WHAT YOU ARE ASKED TO DO: Within the data below, copy each line where the string "center" is found.

EXERCISE DATA:
┄┄┄┄┄┄┄┄┄┄

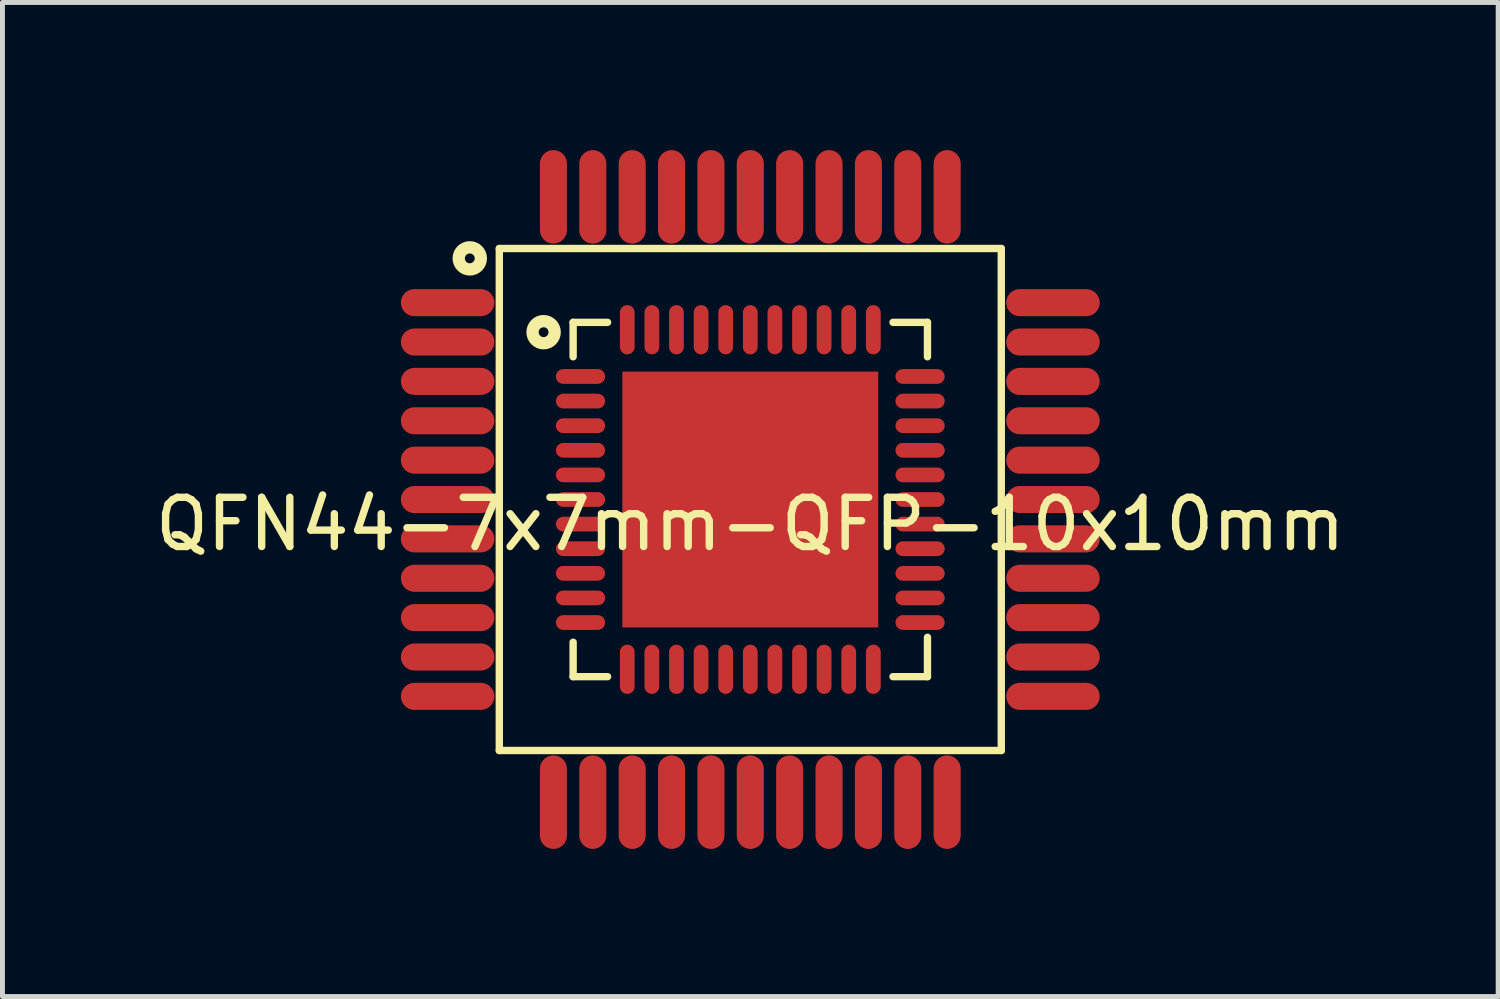
<source format=kicad_pcb>
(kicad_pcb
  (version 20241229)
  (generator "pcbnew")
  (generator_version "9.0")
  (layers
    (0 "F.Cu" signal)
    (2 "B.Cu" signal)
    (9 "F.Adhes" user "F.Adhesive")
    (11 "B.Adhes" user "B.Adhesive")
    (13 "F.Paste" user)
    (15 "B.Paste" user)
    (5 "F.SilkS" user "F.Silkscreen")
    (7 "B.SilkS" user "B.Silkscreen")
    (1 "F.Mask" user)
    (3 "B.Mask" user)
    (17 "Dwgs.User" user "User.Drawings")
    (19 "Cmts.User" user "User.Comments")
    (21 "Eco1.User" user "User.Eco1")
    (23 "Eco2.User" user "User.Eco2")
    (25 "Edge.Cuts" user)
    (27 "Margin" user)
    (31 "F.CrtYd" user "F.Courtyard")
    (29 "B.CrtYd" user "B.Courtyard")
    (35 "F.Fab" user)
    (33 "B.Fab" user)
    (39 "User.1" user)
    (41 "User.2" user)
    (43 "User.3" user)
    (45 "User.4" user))
  (footprint "QFN44-7x7mm-QFP-10x10mm"
    (layer "F.Cu")
    (at 12.196 7.1)
    (property "Reference" "QFN44-7x7mm-QFP-10x10mm" (at 0 0.5 0) (layer "F.SilkS") (effects (font (size 1 1) (thickness 0.15))))
    (attr through_hole)
    (fp_line (start -5.1 -5.1) (end -5.1 5.1) (stroke (width 0.15) (type solid)) (layer "F.SilkS"))
    (fp_line (start -5.1 5.1) (end 5.1 5.1) (stroke (width 0.15) (type solid)) (layer "F.SilkS"))
    (fp_line (start -3.6 -3.6) (end -2.9 -3.6) (stroke (width 0.15) (type solid)) (layer "F.SilkS"))
    (fp_line (start -3.6 -2.9) (end -3.6 -3.6) (stroke (width 0.15) (type solid)) (layer "F.SilkS"))
    (fp_line (start -3.6 3.6) (end -3.6 2.9) (stroke (width 0.15) (type solid)) (layer "F.SilkS"))
    (fp_line (start -2.9 3.6) (end -3.6 3.6) (stroke (width 0.15) (type solid)) (layer "F.SilkS"))
    (fp_line (start 2.9 -3.6) (end 3.6 -3.6) (stroke (width 0.15) (type solid)) (layer "F.SilkS"))
    (fp_line (start 3.6 -3.6) (end 3.6 -2.9) (stroke (width 0.15) (type solid)) (layer "F.SilkS"))
    (fp_line (start 3.6 2.8) (end 3.6 3.6) (stroke (width 0.15) (type solid)) (layer "F.SilkS"))
    (fp_line (start 3.6 3.6) (end 2.9 3.6) (stroke (width 0.15) (type solid)) (layer "F.SilkS"))
    (fp_line (start 5.1 -5.1) (end -5.1 -5.1) (stroke (width 0.15) (type solid)) (layer "F.SilkS"))
    (fp_line (start 5.1 5.1) (end 5.1 -5.1) (stroke (width 0.15) (type solid)) (layer "F.SilkS"))
    (fp_circle (center -5.7 -4.9) (end -5.6 -4.9) (stroke (width 0.25) (type solid)) (fill no) (layer "F.SilkS"))
    (fp_circle (center -4.2 -3.4) (end -4.1 -3.4) (stroke (width 0.25) (type solid)) (fill no) (layer "F.SilkS"))
    (pad "1" smd oval (at -6.15 -4) (size 1.9 0.55) (layers "F.Cu" "F.Mask" "F.Paste"))
    (pad "1" smd oval (at -3.45 -2.5) (size 1 0.3) (layers "F.Cu" "F.Mask" "F.Paste"))
    (pad "2" smd oval (at -6.15 -3.2) (size 1.9 0.55) (layers "F.Cu" "F.Mask" "F.Paste"))
    (pad "2" smd oval (at -3.45 -2) (size 1 0.3) (layers "F.Cu" "F.Mask" "F.Paste"))
    (pad "3" smd oval (at -6.15 -2.4) (size 1.9 0.55) (layers "F.Cu" "F.Mask" "F.Paste"))
    (pad "3" smd oval (at -3.45 -1.5) (size 1 0.3) (layers "F.Cu" "F.Mask" "F.Paste"))
    (pad "4" smd oval (at -6.15 -1.6) (size 1.9 0.55) (layers "F.Cu" "F.Mask" "F.Paste"))
    (pad "4" smd oval (at -3.45 -1) (size 1 0.3) (layers "F.Cu" "F.Mask" "F.Paste"))
    (pad "5" smd oval (at -6.15 -0.8) (size 1.9 0.55) (layers "F.Cu" "F.Mask" "F.Paste"))
    (pad "5" smd oval (at -3.45 -0.5) (size 1 0.3) (layers "F.Cu" "F.Mask" "F.Paste"))
    (pad "6" smd oval (at -6.15 0) (size 1.9 0.55) (layers "F.Cu" "F.Mask" "F.Paste"))
    (pad "6" smd oval (at -3.45 0) (size 1 0.3) (layers "F.Cu" "F.Mask" "F.Paste"))
    (pad "7" smd oval (at -6.15 0.8) (size 1.9 0.55) (layers "F.Cu" "F.Mask" "F.Paste"))
    (pad "7" smd oval (at -3.45 0.5) (size 1 0.3) (layers "F.Cu" "F.Mask" "F.Paste"))
    (pad "8" smd oval (at -6.15 1.6) (size 1.9 0.55) (layers "F.Cu" "F.Mask" "F.Paste"))
    (pad "8" smd oval (at -3.45 1) (size 1 0.3) (layers "F.Cu" "F.Mask" "F.Paste"))
    (pad "9" smd oval (at -6.15 2.4) (size 1.9 0.55) (layers "F.Cu" "F.Mask" "F.Paste"))
    (pad "9" smd oval (at -3.45 1.5) (size 1 0.3) (layers "F.Cu" "F.Mask" "F.Paste"))
    (pad "10" smd oval (at -6.15 3.2) (size 1.9 0.55) (layers "F.Cu" "F.Mask" "F.Paste"))
    (pad "10" smd oval (at -3.45 2) (size 1 0.3) (layers "F.Cu" "F.Mask" "F.Paste"))
    (pad "11" smd oval (at -6.15 4) (size 1.9 0.55) (layers "F.Cu" "F.Mask" "F.Paste"))
    (pad "11" smd oval (at -3.45 2.5) (size 1 0.3) (layers "F.Cu" "F.Mask" "F.Paste"))
    (pad "12" smd oval (at -4 6.15 90) (size 1.9 0.55) (layers "F.Cu" "F.Mask" "F.Paste"))
    (pad "12" smd oval (at -2.5 3.45) (size 0.3 1) (layers "F.Cu" "F.Mask" "F.Paste"))
    (pad "13" smd oval (at -3.2 6.15 90) (size 1.9 0.55) (layers "F.Cu" "F.Mask" "F.Paste"))
    (pad "13" smd oval (at -2 3.45) (size 0.3 1) (layers "F.Cu" "F.Mask" "F.Paste"))
    (pad "14" smd oval (at -2.4 6.15 90) (size 1.9 0.55) (layers "F.Cu" "F.Mask" "F.Paste"))
    (pad "14" smd oval (at -1.5 3.45) (size 0.3 1) (layers "F.Cu" "F.Mask" "F.Paste"))
    (pad "15" smd oval (at -1.6 6.15 90) (size 1.9 0.55) (layers "F.Cu" "F.Mask" "F.Paste"))
    (pad "15" smd oval (at -1 3.45) (size 0.3 1) (layers "F.Cu" "F.Mask" "F.Paste"))
    (pad "16" smd oval (at -0.8 6.15 90) (size 1.9 0.55) (layers "F.Cu" "F.Mask" "F.Paste"))
    (pad "16" smd oval (at -0.5 3.45) (size 0.3 1) (layers "F.Cu" "F.Mask" "F.Paste"))
    (pad "17" smd oval (at 0 3.45) (size 0.3 1) (layers "F.Cu" "F.Mask" "F.Paste"))
    (pad "17" smd oval (at 0 6.15 90) (size 1.9 0.55) (layers "F.Cu" "F.Mask" "F.Paste"))
    (pad "18" smd oval (at 0.5 3.45) (size 0.3 1) (layers "F.Cu" "F.Mask" "F.Paste"))
    (pad "18" smd oval (at 0.8 6.15 90) (size 1.9 0.55) (layers "F.Cu" "F.Mask" "F.Paste"))
    (pad "19" smd oval (at 1 3.45) (size 0.3 1) (layers "F.Cu" "F.Mask" "F.Paste"))
    (pad "19" smd oval (at 1.6 6.15 90) (size 1.9 0.55) (layers "F.Cu" "F.Mask" "F.Paste"))
    (pad "20" smd oval (at 1.5 3.45) (size 0.3 1) (layers "F.Cu" "F.Mask" "F.Paste"))
    (pad "20" smd oval (at 2.4 6.15 90) (size 1.9 0.55) (layers "F.Cu" "F.Mask" "F.Paste"))
    (pad "21" smd oval (at 2 3.45) (size 0.3 1) (layers "F.Cu" "F.Mask" "F.Paste"))
    (pad "21" smd oval (at 3.2 6.15 90) (size 1.9 0.55) (layers "F.Cu" "F.Mask" "F.Paste"))
    (pad "22" smd oval (at 2.5 3.45) (size 0.3 1) (layers "F.Cu" "F.Mask" "F.Paste"))
    (pad "22" smd oval (at 4 6.15 90) (size 1.9 0.55) (layers "F.Cu" "F.Mask" "F.Paste"))
    (pad "23" smd oval (at 3.45 2.5) (size 1 0.3) (layers "F.Cu" "F.Mask" "F.Paste"))
    (pad "23" smd oval (at 6.15 4) (size 1.9 0.55) (layers "F.Cu" "F.Mask" "F.Paste"))
    (pad "24" smd oval (at 3.45 2) (size 1 0.3) (layers "F.Cu" "F.Mask" "F.Paste"))
    (pad "24" smd oval (at 6.15 3.2) (size 1.9 0.55) (layers "F.Cu" "F.Mask" "F.Paste"))
    (pad "25" smd oval (at 3.45 1.5) (size 1 0.3) (layers "F.Cu" "F.Mask" "F.Paste"))
    (pad "25" smd oval (at 6.15 2.4) (size 1.9 0.55) (layers "F.Cu" "F.Mask" "F.Paste"))
    (pad "26" smd oval (at 3.45 1) (size 1 0.3) (layers "F.Cu" "F.Mask" "F.Paste"))
    (pad "26" smd oval (at 6.15 1.6) (size 1.9 0.55) (layers "F.Cu" "F.Mask" "F.Paste"))
    (pad "27" smd oval (at 3.45 0.5) (size 1 0.3) (layers "F.Cu" "F.Mask" "F.Paste"))
    (pad "27" smd oval (at 6.15 0.8) (size 1.9 0.55) (layers "F.Cu" "F.Mask" "F.Paste"))
    (pad "28" smd oval (at 3.45 0) (size 1 0.3) (layers "F.Cu" "F.Mask" "F.Paste"))
    (pad "28" smd oval (at 6.15 0) (size 1.9 0.55) (layers "F.Cu" "F.Mask" "F.Paste"))
    (pad "29" smd oval (at 3.45 -0.5) (size 1 0.3) (layers "F.Cu" "F.Mask" "F.Paste"))
    (pad "29" smd oval (at 6.15 -0.8) (size 1.9 0.55) (layers "F.Cu" "F.Mask" "F.Paste"))
    (pad "30" smd oval (at 3.45 -1) (size 1 0.3) (layers "F.Cu" "F.Mask" "F.Paste"))
    (pad "30" smd oval (at 6.15 -1.6) (size 1.9 0.55) (layers "F.Cu" "F.Mask" "F.Paste"))
    (pad "31" smd oval (at 3.45 -1.5) (size 1 0.3) (layers "F.Cu" "F.Mask" "F.Paste"))
    (pad "31" smd oval (at 6.15 -2.4) (size 1.9 0.55) (layers "F.Cu" "F.Mask" "F.Paste"))
    (pad "32" smd oval (at 3.45 -2) (size 1 0.3) (layers "F.Cu" "F.Mask" "F.Paste"))
    (pad "32" smd oval (at 6.15 -3.2) (size 1.9 0.55) (layers "F.Cu" "F.Mask" "F.Paste"))
    (pad "33" smd oval (at 3.45 -2.5) (size 1 0.3) (layers "F.Cu" "F.Mask" "F.Paste"))
    (pad "33" smd oval (at 6.15 -4) (size 1.9 0.55) (layers "F.Cu" "F.Mask" "F.Paste"))
    (pad "34" smd oval (at 2.5 -3.45) (size 0.3 1) (layers "F.Cu" "F.Mask" "F.Paste"))
    (pad "34" smd oval (at 4 -6.15 90) (size 1.9 0.55) (layers "F.Cu" "F.Mask" "F.Paste"))
    (pad "35" smd oval (at 2 -3.45) (size 0.3 1) (layers "F.Cu" "F.Mask" "F.Paste"))
    (pad "35" smd oval (at 3.2 -6.15 90) (size 1.9 0.55) (layers "F.Cu" "F.Mask" "F.Paste"))
    (pad "36" smd oval (at 1.5 -3.45) (size 0.3 1) (layers "F.Cu" "F.Mask" "F.Paste"))
    (pad "36" smd oval (at 2.4 -6.15 90) (size 1.9 0.55) (layers "F.Cu" "F.Mask" "F.Paste"))
    (pad "37" smd oval (at 1 -3.45) (size 0.3 1) (layers "F.Cu" "F.Mask" "F.Paste"))
    (pad "37" smd oval (at 1.6 -6.15 90) (size 1.9 0.55) (layers "F.Cu" "F.Mask" "F.Paste"))
    (pad "38" smd oval (at 0.5 -3.45) (size 0.3 1) (layers "F.Cu" "F.Mask" "F.Paste"))
    (pad "38" smd oval (at 0.8 -6.15 90) (size 1.9 0.55) (layers "F.Cu" "F.Mask" "F.Paste"))
    (pad "39" smd oval (at 0 -6.15 90) (size 1.9 0.55) (layers "F.Cu" "F.Mask" "F.Paste"))
    (pad "39" smd oval (at 0 -3.45) (size 0.3 1) (layers "F.Cu" "F.Mask" "F.Paste"))
    (pad "40" smd oval (at -0.8 -6.15 90) (size 1.9 0.55) (layers "F.Cu" "F.Mask" "F.Paste"))
    (pad "40" smd oval (at -0.5 -3.45) (size 0.3 1) (layers "F.Cu" "F.Mask" "F.Paste"))
    (pad "41" smd oval (at -1.6 -6.15 90) (size 1.9 0.55) (layers "F.Cu" "F.Mask" "F.Paste"))
    (pad "41" smd oval (at -1 -3.45) (size 0.3 1) (layers "F.Cu" "F.Mask" "F.Paste"))
    (pad "42" smd oval (at -2.4 -6.15 90) (size 1.9 0.55) (layers "F.Cu" "F.Mask" "F.Paste"))
    (pad "42" smd oval (at -1.5 -3.45) (size 0.3 1) (layers "F.Cu" "F.Mask" "F.Paste"))
    (pad "43" smd oval (at -3.2 -6.15 90) (size 1.9 0.55) (layers "F.Cu" "F.Mask" "F.Paste"))
    (pad "43" smd oval (at -2 -3.45) (size 0.3 1) (layers "F.Cu" "F.Mask" "F.Paste"))
    (pad "44" smd oval (at -4 -6.15 90) (size 1.9 0.55) (layers "F.Cu" "F.Mask" "F.Paste"))
    (pad "44" smd oval (at -2.5 -3.45) (size 0.3 1) (layers "F.Cu" "F.Mask" "F.Paste"))
    (pad "45" smd rect (at 0 0) (size 5.2 5.2) (layers "F.Cu" "F.Mask" "F.Paste")))
  (gr_rect
    (start -3 -3)
    (end 27.393 17.2)
    (stroke (width 0.1) (type default))
    (fill no)
    (layer "Edge.Cuts")))
</source>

┄┄┄┄┄┄┄┄┄┄

RESPONSE BELOW:
    (fp_circle (center -5.7 -4.9) (end -5.6 -4.9) (stroke (width 0.25) (type solid)) (fill no) (layer "F.SilkS"))
    (fp_circle (center -4.2 -3.4) (end -4.1 -3.4) (stroke (width 0.25) (type solid)) (fill no) (layer "F.SilkS"))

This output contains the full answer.